» **WORK ORDER**
The listing that follows is to be output in full and without change.

» **DATASET RECORDS**

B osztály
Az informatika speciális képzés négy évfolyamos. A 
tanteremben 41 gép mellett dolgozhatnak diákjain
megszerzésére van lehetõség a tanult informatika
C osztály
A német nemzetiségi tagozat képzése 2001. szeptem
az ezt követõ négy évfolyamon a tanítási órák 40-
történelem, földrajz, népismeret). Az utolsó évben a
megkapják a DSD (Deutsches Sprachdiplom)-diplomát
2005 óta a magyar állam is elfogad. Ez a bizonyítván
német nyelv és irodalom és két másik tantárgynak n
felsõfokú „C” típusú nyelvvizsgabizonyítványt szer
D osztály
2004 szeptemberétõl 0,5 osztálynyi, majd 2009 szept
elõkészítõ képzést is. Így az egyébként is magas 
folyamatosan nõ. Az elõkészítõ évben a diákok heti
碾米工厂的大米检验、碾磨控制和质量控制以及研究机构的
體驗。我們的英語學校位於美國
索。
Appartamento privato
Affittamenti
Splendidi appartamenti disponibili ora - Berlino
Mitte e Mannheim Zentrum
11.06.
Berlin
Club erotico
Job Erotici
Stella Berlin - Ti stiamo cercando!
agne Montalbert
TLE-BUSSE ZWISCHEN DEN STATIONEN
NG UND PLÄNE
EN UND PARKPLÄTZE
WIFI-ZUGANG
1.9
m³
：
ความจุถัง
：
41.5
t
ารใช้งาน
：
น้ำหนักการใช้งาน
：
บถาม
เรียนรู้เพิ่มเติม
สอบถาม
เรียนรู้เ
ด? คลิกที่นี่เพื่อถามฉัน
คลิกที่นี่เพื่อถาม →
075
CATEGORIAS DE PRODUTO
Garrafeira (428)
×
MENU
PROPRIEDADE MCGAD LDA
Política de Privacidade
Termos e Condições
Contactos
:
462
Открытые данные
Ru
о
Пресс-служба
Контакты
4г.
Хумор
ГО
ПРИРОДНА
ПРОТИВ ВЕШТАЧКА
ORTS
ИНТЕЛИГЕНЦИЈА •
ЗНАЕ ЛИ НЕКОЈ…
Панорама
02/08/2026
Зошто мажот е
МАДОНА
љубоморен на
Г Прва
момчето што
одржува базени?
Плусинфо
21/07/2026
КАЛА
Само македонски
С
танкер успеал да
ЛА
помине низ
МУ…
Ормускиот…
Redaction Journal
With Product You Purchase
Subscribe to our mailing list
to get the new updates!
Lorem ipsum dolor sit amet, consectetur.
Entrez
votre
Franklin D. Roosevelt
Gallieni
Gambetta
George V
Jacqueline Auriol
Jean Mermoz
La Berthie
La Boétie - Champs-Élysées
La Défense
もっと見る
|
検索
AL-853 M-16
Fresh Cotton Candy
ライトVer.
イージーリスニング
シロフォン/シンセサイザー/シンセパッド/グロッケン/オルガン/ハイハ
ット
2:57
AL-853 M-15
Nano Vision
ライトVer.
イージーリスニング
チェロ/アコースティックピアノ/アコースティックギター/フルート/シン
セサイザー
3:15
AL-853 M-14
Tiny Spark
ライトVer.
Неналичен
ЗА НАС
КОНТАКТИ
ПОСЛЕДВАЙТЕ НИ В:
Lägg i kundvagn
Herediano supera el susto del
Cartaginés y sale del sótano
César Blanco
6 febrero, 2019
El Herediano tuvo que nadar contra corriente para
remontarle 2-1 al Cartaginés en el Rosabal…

» **YOUR SOLUTION**
B osztály
Az informatika speciális képzés négy évfolyamos. A 
tanteremben 41 gép mellett dolgozhatnak diákjain
megszerzésére van lehetõség a tanult informatika
C osztály
A német nemzetiségi tagozat képzése 2001. szeptem
az ezt követõ négy évfolyamon a tanítási órák 40-
történelem, földrajz, népismeret). Az utolsó évben a
megkapják a DSD (Deutsches Sprachdiplom)-diplomát
2005 óta a magyar állam is elfogad. Ez a bizonyítván
német nyelv és irodalom és két másik tantárgynak n
felsõfokú „C” típusú nyelvvizsgabizonyítványt szer
D osztály
2004 szeptemberétõl 0,5 osztálynyi, majd 2009 szept
elõkészítõ képzést is. Így az egyébként is magas 
folyamatosan nõ. Az elõkészítõ évben a diákok heti
碾米工厂的大米检验、碾磨控制和质量控制以及研究机构的
體驗。我們的英語學校位於美國
索。
Appartamento privato
Affittamenti
Splendidi appartamenti disponibili ora - Berlino
Mitte e Mannheim Zentrum
11.06.
Berlin
Club erotico
Job Erotici
Stella Berlin - Ti stiamo cercando!
agne Montalbert
TLE-BUSSE ZWISCHEN DEN STATIONEN
NG UND PLÄNE
EN UND PARKPLÄTZE
WIFI-ZUGANG
1.9
m³
：
ความจุถัง
：
41.5
t
ารใช้งาน
：
น้ำหนักการใช้งาน
：
บถาม
เรียนรู้เพิ่มเติม
สอบถาม
เรียนรู้เ
ด? คลิกที่นี่เพื่อถามฉัน
คลิกที่นี่เพื่อถาม →
075
CATEGORIAS DE PRODUTO
Garrafeira (428)
×
MENU
PROPRIEDADE MCGAD LDA
Política de Privacidade
Termos e Condições
Contactos
:
462
Открытые данные
Ru
о
Пресс-служба
Контакты
4г.
Хумор
ГО
ПРИРОДНА
ПРОТИВ ВЕШТАЧКА
ORTS
ИНТЕЛИГЕНЦИЈА •
ЗНАЕ ЛИ НЕКОЈ…
Панорама
02/08/2026
Зошто мажот е
МАДОНА
љубоморен на
Г Прва
момчето што
одржува базени?
Плусинфо
21/07/2026
КАЛА
Само македонски
С
танкер успеал да
ЛА
помине низ
МУ…
Ормускиот…
Redaction Journal
With Product You Purchase
Subscribe to our mailing list
to get the new updates!
Lorem ipsum dolor sit amet, consectetur.
Entrez
votre
Franklin D. Roosevelt
Gallieni
Gambetta
George V
Jacqueline Auriol
Jean Mermoz
La Berthie
La Boétie - Champs-Élysées
La Défense
もっと見る
|
検索
AL-853 M-16
Fresh Cotton Candy
ライトVer.
イージーリスニング
シロフォン/シンセサイザー/シンセパッド/グロッケン/オルガン/ハイハ
ット
2:57
AL-853 M-15
Nano Vision
ライトVer.
イージーリスニング
チェロ/アコースティックピアノ/アコースティックギター/フルート/シン
セサイザー
3:15
AL-853 M-14
Tiny Spark
ライトVer.
Неналичен
ЗА НАС
КОНТАКТИ
ПОСЛЕДВАЙТЕ НИ В:
Lägg i kundvagn
Herediano supera el susto del
Cartaginés y sale del sótano
César Blanco
6 febrero, 2019
El Herediano tuvo que nadar contra corriente para
remontarle 2-1 al Cartaginés en el Rosabal…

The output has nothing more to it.